#### GIVEN ENTRIES:
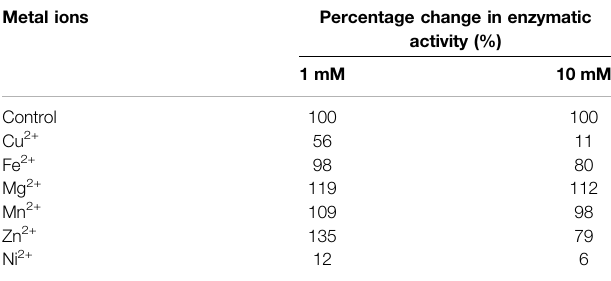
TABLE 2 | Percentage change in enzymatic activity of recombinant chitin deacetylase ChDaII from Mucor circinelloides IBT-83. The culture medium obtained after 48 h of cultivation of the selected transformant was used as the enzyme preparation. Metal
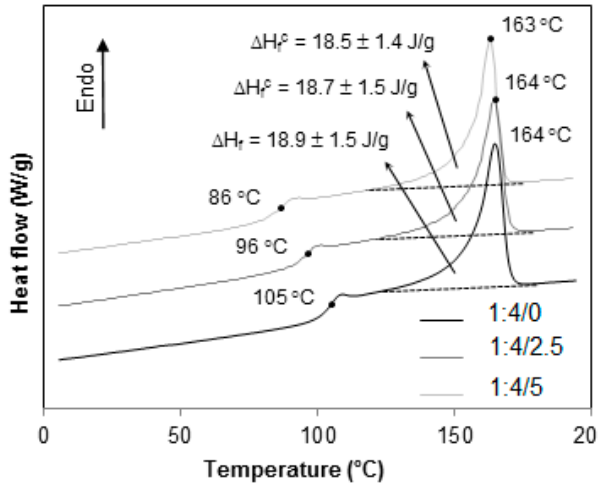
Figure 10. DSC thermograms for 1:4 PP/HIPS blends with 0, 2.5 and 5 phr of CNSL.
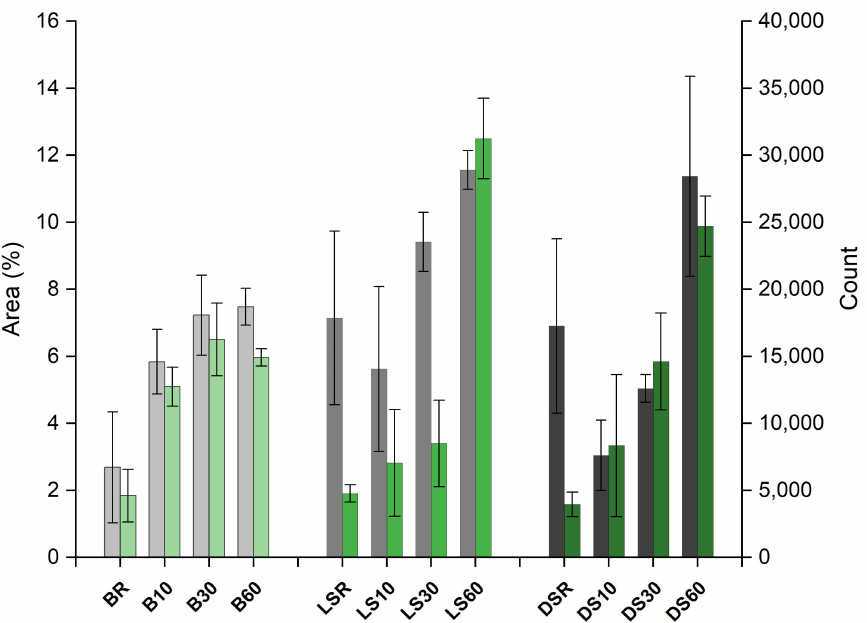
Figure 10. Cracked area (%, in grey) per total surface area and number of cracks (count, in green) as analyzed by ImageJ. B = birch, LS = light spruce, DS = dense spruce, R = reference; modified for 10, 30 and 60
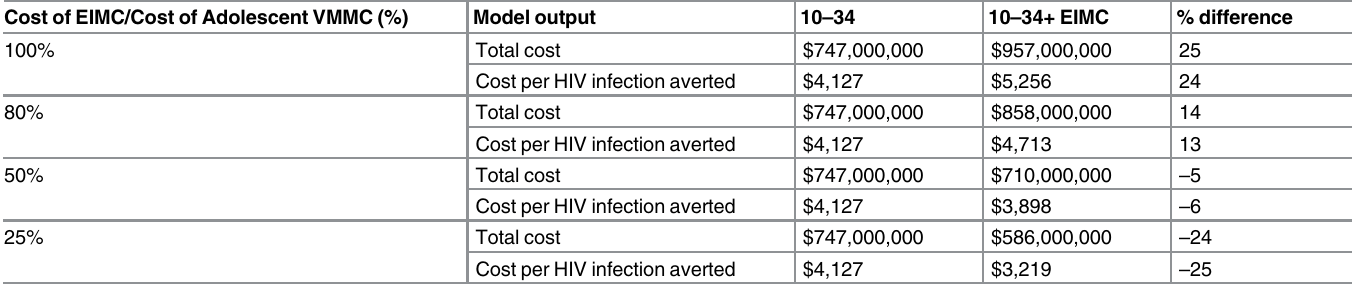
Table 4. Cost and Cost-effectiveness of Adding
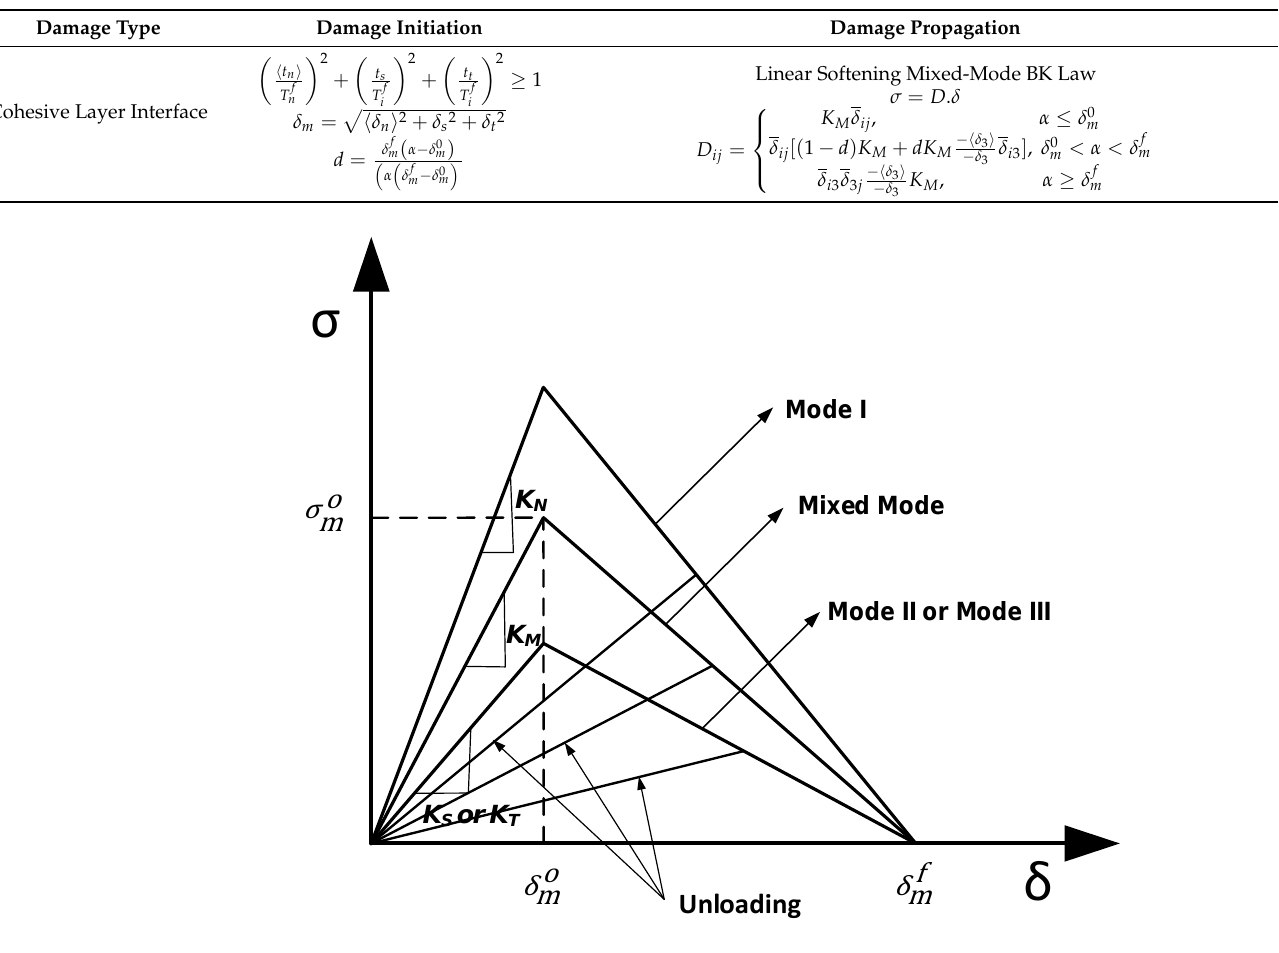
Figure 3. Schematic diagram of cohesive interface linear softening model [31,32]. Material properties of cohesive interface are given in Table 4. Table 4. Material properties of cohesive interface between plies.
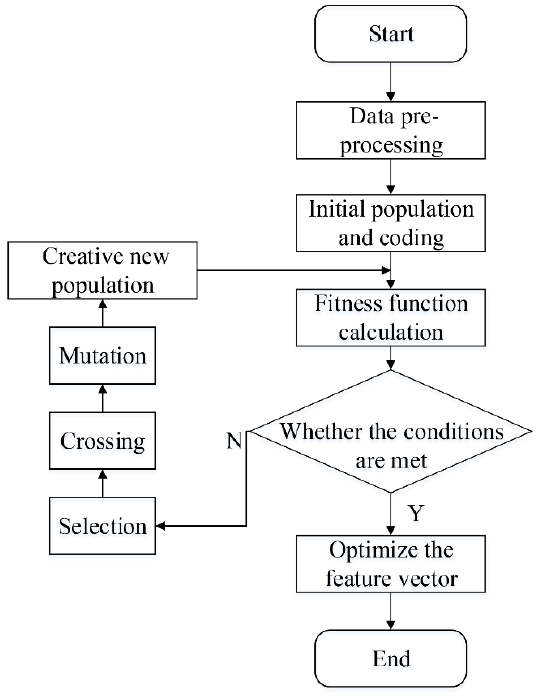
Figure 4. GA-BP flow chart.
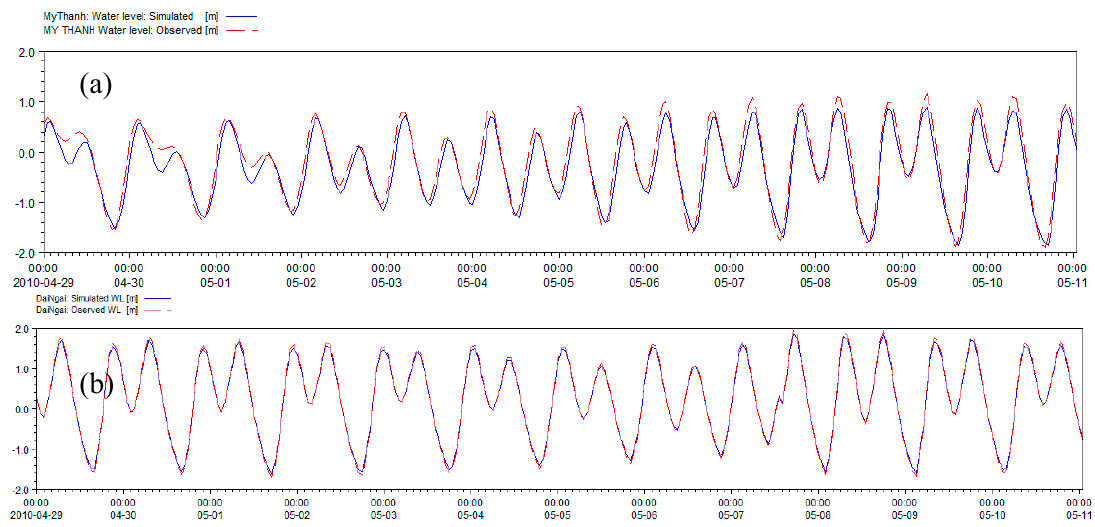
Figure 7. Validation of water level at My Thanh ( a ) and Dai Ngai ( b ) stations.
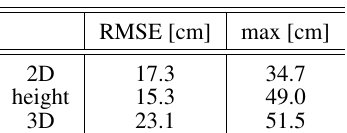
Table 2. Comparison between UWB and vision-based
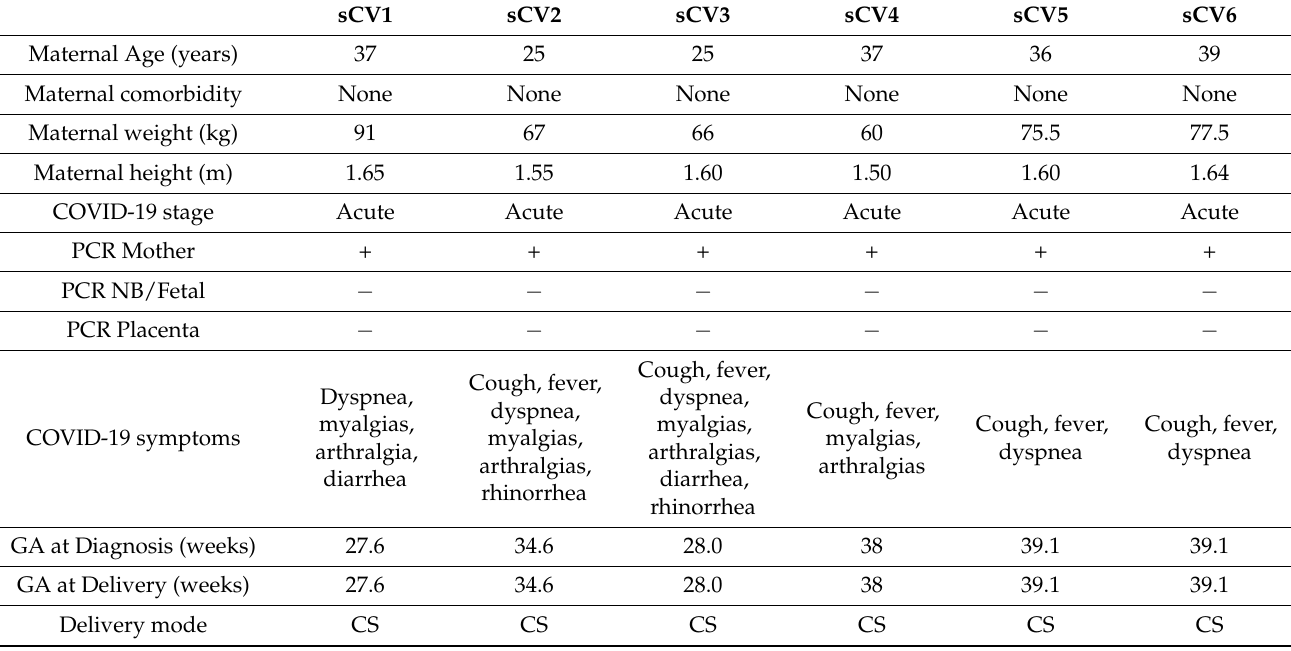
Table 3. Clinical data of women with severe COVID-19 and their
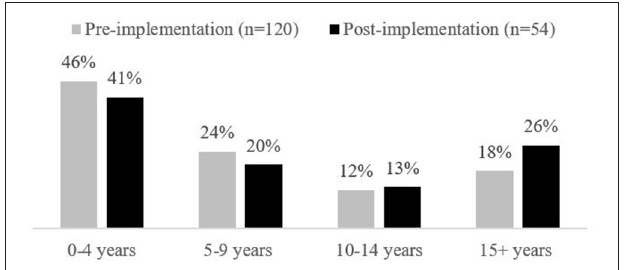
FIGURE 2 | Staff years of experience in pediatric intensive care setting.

#### WHAT TO DO:
Above are some records. Copy each of their lines that holds the string "between".

#### TASK OUTPUT:
Figure 3. Schematic diagram of cohesive interface linear softening model [31,32]. Material properties of cohesive interface are given in Table 4. Table 4. Material properties of cohesive interface between plies.
Table 2. Comparison between UWB and vision-based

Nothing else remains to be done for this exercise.